=== Begin Enclosure ===
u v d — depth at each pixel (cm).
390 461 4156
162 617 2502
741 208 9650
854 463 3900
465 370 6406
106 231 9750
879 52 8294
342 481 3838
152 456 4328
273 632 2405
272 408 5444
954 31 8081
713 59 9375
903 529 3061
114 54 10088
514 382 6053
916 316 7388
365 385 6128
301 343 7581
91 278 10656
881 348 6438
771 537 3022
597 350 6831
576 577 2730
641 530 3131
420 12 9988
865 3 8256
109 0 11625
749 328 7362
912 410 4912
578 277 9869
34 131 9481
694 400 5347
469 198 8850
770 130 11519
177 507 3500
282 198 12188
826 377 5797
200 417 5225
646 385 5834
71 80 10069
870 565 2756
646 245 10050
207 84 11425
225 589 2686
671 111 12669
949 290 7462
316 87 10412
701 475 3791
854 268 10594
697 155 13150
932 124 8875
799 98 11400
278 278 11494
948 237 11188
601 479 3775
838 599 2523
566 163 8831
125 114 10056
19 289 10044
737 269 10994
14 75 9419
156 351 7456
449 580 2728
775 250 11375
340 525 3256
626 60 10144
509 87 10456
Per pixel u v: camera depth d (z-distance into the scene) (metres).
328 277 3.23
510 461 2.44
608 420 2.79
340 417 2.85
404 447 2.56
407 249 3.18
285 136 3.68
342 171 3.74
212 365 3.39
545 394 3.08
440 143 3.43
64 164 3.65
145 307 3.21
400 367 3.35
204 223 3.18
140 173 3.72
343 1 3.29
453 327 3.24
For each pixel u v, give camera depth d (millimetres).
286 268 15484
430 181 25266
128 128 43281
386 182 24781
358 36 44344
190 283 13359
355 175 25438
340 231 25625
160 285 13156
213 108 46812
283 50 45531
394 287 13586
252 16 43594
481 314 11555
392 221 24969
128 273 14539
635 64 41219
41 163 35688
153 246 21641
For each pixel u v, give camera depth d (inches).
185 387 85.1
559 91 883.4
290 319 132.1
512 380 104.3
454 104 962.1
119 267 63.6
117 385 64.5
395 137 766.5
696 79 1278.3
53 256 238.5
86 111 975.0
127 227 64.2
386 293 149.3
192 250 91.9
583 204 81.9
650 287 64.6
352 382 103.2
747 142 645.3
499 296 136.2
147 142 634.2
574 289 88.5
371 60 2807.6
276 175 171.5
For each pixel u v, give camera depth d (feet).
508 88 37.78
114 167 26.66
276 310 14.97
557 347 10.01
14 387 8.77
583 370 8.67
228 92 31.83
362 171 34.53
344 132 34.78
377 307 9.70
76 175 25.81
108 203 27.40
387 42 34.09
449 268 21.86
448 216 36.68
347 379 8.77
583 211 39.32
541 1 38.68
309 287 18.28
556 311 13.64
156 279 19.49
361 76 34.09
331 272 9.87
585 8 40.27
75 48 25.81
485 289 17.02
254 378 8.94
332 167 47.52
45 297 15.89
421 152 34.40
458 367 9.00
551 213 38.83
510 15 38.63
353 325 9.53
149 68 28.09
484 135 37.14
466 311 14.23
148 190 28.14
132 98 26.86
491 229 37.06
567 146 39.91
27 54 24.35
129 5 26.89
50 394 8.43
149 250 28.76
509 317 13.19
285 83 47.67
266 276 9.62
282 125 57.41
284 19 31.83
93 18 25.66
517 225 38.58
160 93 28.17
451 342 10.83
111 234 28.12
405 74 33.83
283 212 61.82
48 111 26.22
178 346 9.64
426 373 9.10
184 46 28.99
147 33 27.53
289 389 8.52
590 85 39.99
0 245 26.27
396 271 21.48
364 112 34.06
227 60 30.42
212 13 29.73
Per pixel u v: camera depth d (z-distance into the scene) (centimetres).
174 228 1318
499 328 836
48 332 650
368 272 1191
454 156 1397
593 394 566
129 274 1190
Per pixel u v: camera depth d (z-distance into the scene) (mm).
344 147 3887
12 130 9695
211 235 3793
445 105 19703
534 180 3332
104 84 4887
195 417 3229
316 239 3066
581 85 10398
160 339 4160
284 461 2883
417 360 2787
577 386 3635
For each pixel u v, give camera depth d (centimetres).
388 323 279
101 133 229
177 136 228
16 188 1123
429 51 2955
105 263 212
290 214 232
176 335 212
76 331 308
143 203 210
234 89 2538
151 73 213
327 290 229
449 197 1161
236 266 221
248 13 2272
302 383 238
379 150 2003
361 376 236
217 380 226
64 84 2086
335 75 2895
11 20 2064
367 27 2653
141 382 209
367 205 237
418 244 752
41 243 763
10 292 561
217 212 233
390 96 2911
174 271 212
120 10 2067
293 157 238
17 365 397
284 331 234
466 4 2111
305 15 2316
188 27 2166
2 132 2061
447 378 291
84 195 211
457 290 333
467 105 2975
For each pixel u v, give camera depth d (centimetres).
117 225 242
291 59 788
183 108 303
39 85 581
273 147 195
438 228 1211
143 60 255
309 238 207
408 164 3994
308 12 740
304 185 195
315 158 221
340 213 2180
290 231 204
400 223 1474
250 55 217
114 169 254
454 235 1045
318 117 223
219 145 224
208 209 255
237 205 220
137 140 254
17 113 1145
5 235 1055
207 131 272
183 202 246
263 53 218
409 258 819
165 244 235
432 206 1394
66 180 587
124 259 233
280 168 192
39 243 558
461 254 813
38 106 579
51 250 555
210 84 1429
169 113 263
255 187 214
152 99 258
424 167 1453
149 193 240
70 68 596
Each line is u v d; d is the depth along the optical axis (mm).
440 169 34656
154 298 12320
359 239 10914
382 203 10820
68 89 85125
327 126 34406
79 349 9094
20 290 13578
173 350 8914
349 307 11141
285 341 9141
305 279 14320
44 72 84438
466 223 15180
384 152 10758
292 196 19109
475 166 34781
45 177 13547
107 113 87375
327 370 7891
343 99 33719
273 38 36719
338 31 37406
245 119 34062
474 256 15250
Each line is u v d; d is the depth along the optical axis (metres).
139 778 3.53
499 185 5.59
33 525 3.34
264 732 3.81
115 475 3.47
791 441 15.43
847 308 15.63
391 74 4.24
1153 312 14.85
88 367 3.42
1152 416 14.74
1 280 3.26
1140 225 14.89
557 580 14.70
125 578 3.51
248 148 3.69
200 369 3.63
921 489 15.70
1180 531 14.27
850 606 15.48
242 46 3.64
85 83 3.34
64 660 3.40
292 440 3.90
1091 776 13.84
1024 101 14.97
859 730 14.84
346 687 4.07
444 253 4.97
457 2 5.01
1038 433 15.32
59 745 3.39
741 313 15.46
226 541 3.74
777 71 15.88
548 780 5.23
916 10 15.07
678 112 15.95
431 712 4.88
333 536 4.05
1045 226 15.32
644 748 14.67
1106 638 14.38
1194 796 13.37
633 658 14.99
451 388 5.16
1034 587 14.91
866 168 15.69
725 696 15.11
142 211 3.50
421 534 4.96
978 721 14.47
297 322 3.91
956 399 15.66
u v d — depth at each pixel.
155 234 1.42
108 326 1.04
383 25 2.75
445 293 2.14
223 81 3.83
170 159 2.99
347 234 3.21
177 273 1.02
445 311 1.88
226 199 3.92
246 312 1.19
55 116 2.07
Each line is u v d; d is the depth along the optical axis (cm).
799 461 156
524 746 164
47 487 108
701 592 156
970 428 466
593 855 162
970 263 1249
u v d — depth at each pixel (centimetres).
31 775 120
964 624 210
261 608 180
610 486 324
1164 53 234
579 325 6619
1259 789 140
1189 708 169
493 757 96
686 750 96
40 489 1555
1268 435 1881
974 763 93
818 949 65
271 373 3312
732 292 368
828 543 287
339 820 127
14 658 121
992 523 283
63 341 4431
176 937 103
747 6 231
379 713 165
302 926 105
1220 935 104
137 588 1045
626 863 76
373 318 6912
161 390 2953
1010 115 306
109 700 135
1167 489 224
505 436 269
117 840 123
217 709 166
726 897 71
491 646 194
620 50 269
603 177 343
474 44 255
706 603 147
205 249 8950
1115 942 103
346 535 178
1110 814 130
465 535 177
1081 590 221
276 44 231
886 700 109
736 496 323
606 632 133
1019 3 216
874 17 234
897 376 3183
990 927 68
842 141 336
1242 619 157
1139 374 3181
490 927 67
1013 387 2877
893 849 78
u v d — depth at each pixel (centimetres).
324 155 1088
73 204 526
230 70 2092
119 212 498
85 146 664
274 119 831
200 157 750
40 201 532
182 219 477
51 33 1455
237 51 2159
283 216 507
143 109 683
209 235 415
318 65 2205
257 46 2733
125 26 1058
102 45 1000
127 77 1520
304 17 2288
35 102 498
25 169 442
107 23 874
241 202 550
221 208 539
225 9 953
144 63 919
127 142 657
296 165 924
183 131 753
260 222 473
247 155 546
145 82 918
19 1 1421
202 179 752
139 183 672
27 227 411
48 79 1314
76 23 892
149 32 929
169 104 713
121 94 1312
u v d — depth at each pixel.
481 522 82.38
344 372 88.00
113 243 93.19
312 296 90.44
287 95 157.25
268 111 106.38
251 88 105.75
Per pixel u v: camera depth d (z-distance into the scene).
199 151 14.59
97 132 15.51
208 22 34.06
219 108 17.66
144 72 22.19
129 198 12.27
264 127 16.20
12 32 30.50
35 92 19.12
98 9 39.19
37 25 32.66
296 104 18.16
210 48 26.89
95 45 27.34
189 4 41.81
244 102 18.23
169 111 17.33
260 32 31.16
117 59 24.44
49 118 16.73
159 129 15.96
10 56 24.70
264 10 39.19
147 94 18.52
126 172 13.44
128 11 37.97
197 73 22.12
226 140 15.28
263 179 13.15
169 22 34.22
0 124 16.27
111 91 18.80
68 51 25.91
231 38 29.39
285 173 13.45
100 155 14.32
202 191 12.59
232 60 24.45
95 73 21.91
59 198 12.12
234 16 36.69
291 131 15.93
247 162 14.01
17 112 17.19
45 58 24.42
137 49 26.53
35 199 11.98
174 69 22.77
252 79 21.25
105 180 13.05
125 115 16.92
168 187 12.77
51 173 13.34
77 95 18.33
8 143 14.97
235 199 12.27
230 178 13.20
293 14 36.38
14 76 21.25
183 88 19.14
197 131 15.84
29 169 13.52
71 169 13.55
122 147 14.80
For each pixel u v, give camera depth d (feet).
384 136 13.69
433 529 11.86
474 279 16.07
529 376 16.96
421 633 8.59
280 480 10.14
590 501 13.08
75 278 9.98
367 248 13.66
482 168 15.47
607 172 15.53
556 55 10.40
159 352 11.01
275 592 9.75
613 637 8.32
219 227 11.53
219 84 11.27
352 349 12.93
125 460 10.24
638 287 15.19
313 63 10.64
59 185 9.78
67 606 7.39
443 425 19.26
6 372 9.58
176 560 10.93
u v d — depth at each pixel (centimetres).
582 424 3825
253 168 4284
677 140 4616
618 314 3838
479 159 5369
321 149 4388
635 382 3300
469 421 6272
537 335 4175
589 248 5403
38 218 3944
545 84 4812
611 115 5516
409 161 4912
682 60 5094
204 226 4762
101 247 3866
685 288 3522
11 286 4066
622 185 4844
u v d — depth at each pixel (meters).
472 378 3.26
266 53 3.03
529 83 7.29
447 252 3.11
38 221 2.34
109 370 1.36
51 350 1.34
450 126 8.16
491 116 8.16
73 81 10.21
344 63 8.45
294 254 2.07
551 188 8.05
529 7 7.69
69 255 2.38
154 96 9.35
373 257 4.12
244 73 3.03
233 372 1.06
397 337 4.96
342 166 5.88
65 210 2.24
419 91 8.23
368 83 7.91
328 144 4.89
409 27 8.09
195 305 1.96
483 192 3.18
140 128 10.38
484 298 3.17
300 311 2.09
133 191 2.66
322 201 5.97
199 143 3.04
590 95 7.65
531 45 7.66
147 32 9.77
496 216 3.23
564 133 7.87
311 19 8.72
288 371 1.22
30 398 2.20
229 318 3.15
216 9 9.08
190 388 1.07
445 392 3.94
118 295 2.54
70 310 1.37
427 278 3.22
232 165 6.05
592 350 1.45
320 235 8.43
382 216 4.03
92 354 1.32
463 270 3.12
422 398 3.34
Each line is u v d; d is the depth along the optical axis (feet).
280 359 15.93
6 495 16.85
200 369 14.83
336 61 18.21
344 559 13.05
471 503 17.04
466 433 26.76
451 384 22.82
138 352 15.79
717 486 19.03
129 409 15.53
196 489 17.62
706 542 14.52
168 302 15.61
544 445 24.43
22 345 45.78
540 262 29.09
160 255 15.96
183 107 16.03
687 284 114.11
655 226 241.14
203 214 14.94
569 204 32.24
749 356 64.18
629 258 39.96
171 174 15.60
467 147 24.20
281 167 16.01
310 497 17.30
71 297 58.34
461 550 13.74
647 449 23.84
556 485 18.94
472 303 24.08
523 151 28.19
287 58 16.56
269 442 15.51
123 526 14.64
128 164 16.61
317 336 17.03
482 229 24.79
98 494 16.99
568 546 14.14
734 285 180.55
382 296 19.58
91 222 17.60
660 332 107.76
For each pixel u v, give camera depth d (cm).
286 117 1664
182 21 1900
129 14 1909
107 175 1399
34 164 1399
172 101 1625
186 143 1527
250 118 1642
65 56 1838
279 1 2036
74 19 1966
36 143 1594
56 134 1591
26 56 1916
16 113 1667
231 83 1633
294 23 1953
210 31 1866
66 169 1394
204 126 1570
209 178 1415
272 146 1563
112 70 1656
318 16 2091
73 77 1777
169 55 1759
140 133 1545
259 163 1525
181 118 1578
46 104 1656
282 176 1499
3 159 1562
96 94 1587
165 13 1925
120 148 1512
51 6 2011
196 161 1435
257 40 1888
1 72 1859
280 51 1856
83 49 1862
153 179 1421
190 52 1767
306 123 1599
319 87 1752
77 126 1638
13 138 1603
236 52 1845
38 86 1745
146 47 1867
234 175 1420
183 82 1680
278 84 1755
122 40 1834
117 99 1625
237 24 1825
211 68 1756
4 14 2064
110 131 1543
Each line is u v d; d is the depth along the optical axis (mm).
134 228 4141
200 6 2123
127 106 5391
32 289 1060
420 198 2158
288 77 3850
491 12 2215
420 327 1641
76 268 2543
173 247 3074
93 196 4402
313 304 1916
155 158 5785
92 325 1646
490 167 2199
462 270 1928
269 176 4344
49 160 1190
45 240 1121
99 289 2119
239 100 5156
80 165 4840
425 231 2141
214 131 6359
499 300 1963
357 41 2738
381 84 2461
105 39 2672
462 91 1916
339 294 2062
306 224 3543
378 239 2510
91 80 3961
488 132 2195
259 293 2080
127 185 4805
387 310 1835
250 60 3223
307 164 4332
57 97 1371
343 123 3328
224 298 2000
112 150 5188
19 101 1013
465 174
=== End Enclosure ===
Assignment – Would you please copy, word for word, everything above from the line containing "842 141 336" down to the line containing "17 112 17.19", those two lines included?

Final answer –
842 141 336
1242 619 157
1139 374 3181
490 927 67
1013 387 2877
893 849 78
u v d — depth at each pixel (centimetres).
324 155 1088
73 204 526
230 70 2092
119 212 498
85 146 664
274 119 831
200 157 750
40 201 532
182 219 477
51 33 1455
237 51 2159
283 216 507
143 109 683
209 235 415
318 65 2205
257 46 2733
125 26 1058
102 45 1000
127 77 1520
304 17 2288
35 102 498
25 169 442
107 23 874
241 202 550
221 208 539
225 9 953
144 63 919
127 142 657
296 165 924
183 131 753
260 222 473
247 155 546
145 82 918
19 1 1421
202 179 752
139 183 672
27 227 411
48 79 1314
76 23 892
149 32 929
169 104 713
121 94 1312
u v d — depth at each pixel.
481 522 82.38
344 372 88.00
113 243 93.19
312 296 90.44
287 95 157.25
268 111 106.38
251 88 105.75
Per pixel u v: camera depth d (z-distance into the scene).
199 151 14.59
97 132 15.51
208 22 34.06
219 108 17.66
144 72 22.19
129 198 12.27
264 127 16.20
12 32 30.50
35 92 19.12
98 9 39.19
37 25 32.66
296 104 18.16
210 48 26.89
95 45 27.34
189 4 41.81
244 102 18.23
169 111 17.33
260 32 31.16
117 59 24.44
49 118 16.73
159 129 15.96
10 56 24.70
264 10 39.19
147 94 18.52
126 172 13.44
128 11 37.97
197 73 22.12
226 140 15.28
263 179 13.15
169 22 34.22
0 124 16.27
111 91 18.80
68 51 25.91
231 38 29.39
285 173 13.45
100 155 14.32
202 191 12.59
232 60 24.45
95 73 21.91
59 198 12.12
234 16 36.69
291 131 15.93
247 162 14.01
17 112 17.19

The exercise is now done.